The IMG Academy Athletic & Personal Development programs— Athletic & Personal Development program — allows players to utilize individualized strength and speed plans. They attend two-hour lectures on how to better their mental approach. They learn proper nutrition.

They work with Ken Boleck, IMG’s director of baseball, and the RightView Pro system, a video program that allows each hitter to compare his swing to a major leaguer, thereby pinpointing what he needs to do better.

“The ultimate goal,” Elias said, “is we want to take a high school player, and take their potential ceiling, and show them how they can get better day in and day out.”

This year’s program has drawn 115 kids from across the country. On a recent day at the ballfields, located off Nick Bollettieri Boulevard, parents from Mississippi were chatting with a player from Illinois who was working the scoreboard.The cost for the seven-week program, boarding included, is $7,195. Players are housed on IMG property and fed three meals a day. They get a break on Sunday, when IMG sponsors activities such as trips to area theme parks.

“It gets them away for the day,” Elias said.

The league also is a local draw. Players from Southeast, Out-of-Door Academy, Cardinal Mooney and Lakewood Ranch can be spotted on any of the teams. Southeast coach Phil Olsen pilots the Sea Dogs, while former Lakewood Ranch coach Dave Moates fittingly coaches the Mustangs.

Included in that lot is Kyle Matis, a Bradenton resident who will be a junior at Out-of-Door Academy next year.

“It’s just baseball all the time, which is good,” said Matis, who’s a Sea Dog this summer. “We get about six hours in (a day), just between workouts and practices and games.”

Matis caught a glimpse of the IMG way last summer, when his team from ODA played teams from IMG’s baseball academy.

“They just killed us all summer,” Matis said. “I was like, ‘I’ve got to get over there.’”

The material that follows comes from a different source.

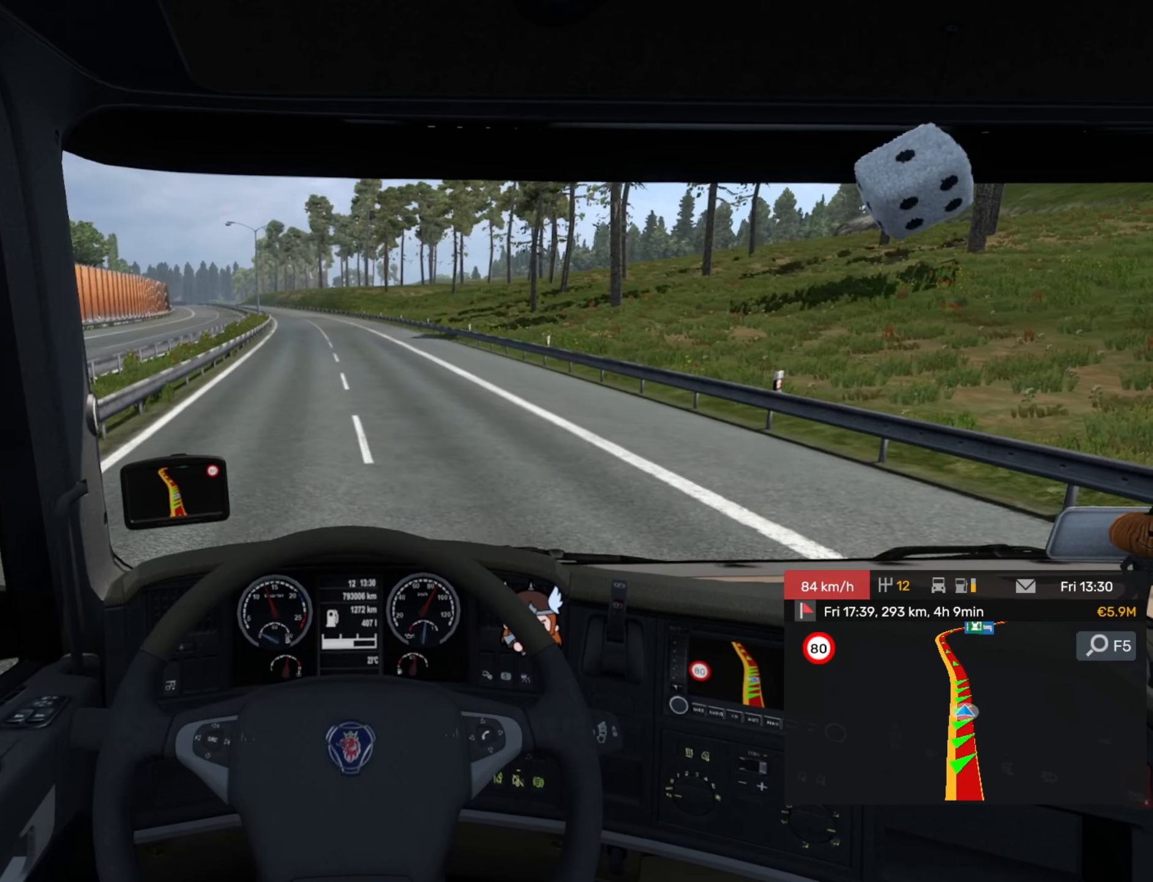
{"buttons": ["R2"], "left_stick": "center", "events": [[267, "R2", "down"]]}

Thus far, he has no complaints. Neither does his dad, Dan, who has been taking Kyle to camps since they were living in New York.

“It’s excellent,” Dan Matis said. “Just to be able to play here this much, and the way they do it. ... It’s so much more.

“You meet with a lot of people who really know what they’re doing.”

Then there are the wooden bats, a foreign object to guys who are used to swinging aluminum.

“It makes it more challenging,” Elias said, “and refines the hitters.”

The league began in 2006 with two teams, before mushrooming into what it is now. The hope, Elias said, is to grow to as many 12 next year.

“We hope to continue to grow,” Elias said. “It’s very unique. No one else in the country is doing it.”

Of course, the league is only for baseball aficionados who don’t mind being immersed in the game for six days a week.

“It’s definitely not a program for every kid,” Dan Matis said. “You have to really like it and want it.”

Kyle, for one, does — even if the IMG Wood Bat League is about more than just playing the games.

“This one definitely takes everything to the next level,” he said. “The mental side of baseball — they definitely teach it here.”